Restrict object creation
To put restraints on what objects are built and how they
are built, use SPL routines within the following setting:
- You are the DBA of the database.
- All the other users have the Connect privilege to the database. They do not have the Resource privilege.
- You use the DBA keyword to create an SPL routine (or set of SPL routines).
- Your SPL routine (or set of SPL routines) creates tables, indexes, and views in the way you define them. You might use such a routine to set up a training database environment.

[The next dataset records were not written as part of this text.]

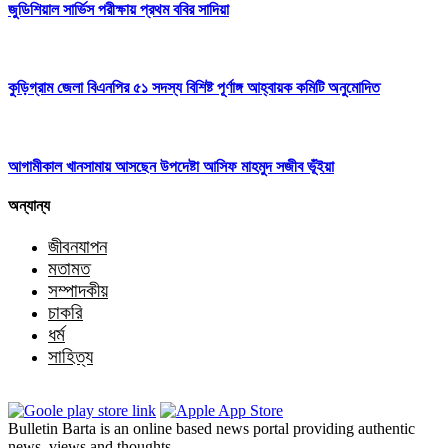
জুডিশিয়াল সার্ভিস পরীক্ষায় প্রথম ববির সাদিয়া
কুড়িগ্রাম জেলা বিএনপির ৫১ সদস্য বিশিষ্ট পূর্ণাঙ্গ আহ্বায়ক কমিটি অনুমোদিত
আগামীকাল খানসামায় আসছেন উপদেষ্টা আসিফ মাহমুদ সজীব ভূঁইয়া
অন্যান্য
জীবনযাপন
মতামত
সম্পাদকীয়
চাকরি
ধর্ম
সাহিত্য
Bulletin Barta is an online based news portal providing authentic
news, views and thoughts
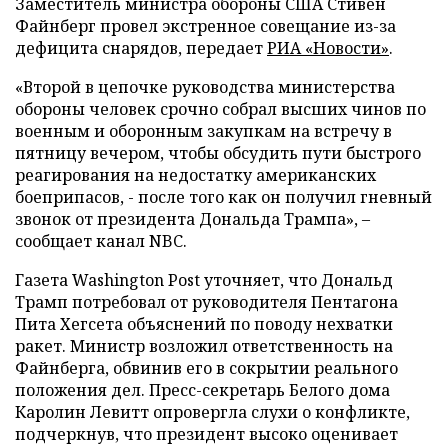
Заместитель министра обороны США Стивен
Файнберг провел экстренное совещание из-за
дефицита снарядов, передает
РИА «Новости»
.
«Второй в цепочке руководства министерства
обороны человек срочно собрал высших чинов по
военным и оборонным закупкам на встречу в
пятницу вечером, чтобы обсудить пути быстрого
реагирования на недостатку американских
боеприпасов, - после того как он получил гневный
звонок от президента Дональда Трампа», –
сообщает канал NBC.
Газета Washington Post уточняет, что Дональд
Трамп потребовал от руководителя Пентагона
Пита Хегсета объяснений по поводу нехватки
ракет. Министр возложил ответственность на
Файнберга, обвинив его в сокрытии реального
положения дел. Пресс-секретарь Белого дома
Каролин Левитт опровергла слухи о конфликте,
подчеркнув, что президент высоко оценивает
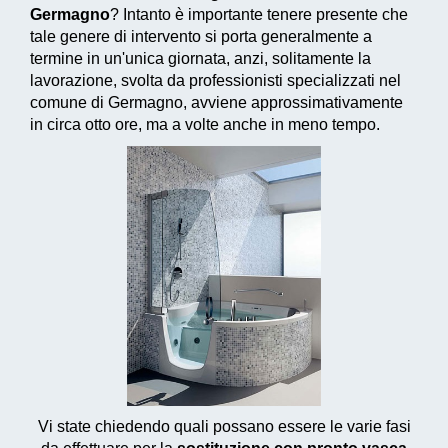
Germagno
? Intanto è importante tenere presente che
tale genere di intervento si porta generalmente a
termine in un'unica giornata, anzi, solitamente la
lavorazione, svolta da professionisti specializzati nel
comune di Germagno, avviene approssimativamente
in circa otto ore, ma a volte anche in meno tempo.
Vi state chiedendo quali possano essere le varie fasi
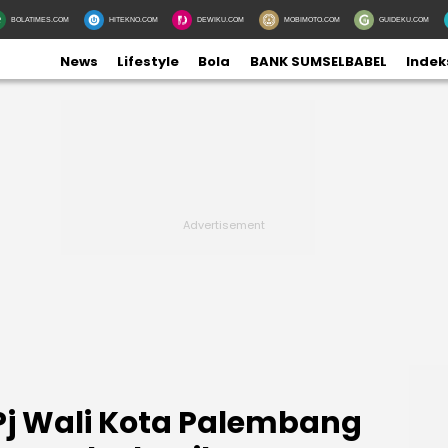
BOLATIMES.COM
HITEKNO.COM
DEWIKU.COM
MOBIMOTO.COM
GUIDEKU.COM
News
Lifestyle
Bola
BANK SUMSELBABEL
Indek
f Pj Wali Kota Palembang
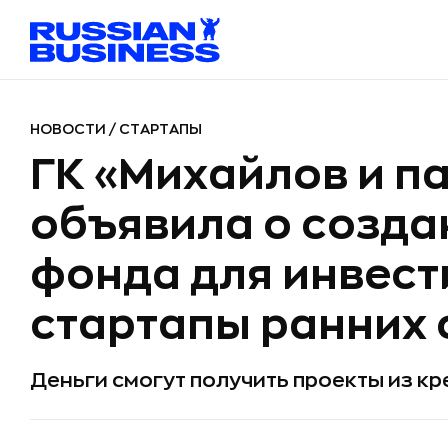
НОВОСТИ
/
СТАРТАПЫ
ГК «Михайлов и п
объявила о созда
фонда для инвест
стартапы ранних 
Деньги смогут получить проекты из к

Your SPL routine might include the creation of one or
more tables and associated indexes, as the following example shows:
CREATE DBA PROCEDURE all_objects()
CREATE TABLE learn1 (intone SERIAL, inttwo INT NOT NULL,
charcol CHAR(10) );
CREATE INDEX learn_ix ON learn1 (inttwo);
CREATE TABLE toys (name CHAR(15) NOT NULL UNIQUE,
description CHAR(30), on_hand INT);
END PROCEDURE;
To use the all_objects procedure to control additions of columns to tables, revoke the Resource privilege on the database from all users. When users try to create a table, index, or view with an SQL statement outside your procedure, they cannot do so. When users execute the procedure, they have a temporary DBA privilege so the CREATE TABLE statement, for example, succeeds, and you are guaranteed that every column that is added has a constraint placed on it. In addition, objects that users create are owned by those users. For the all_objects procedure, whoever executes the procedure owns the two tables and the index.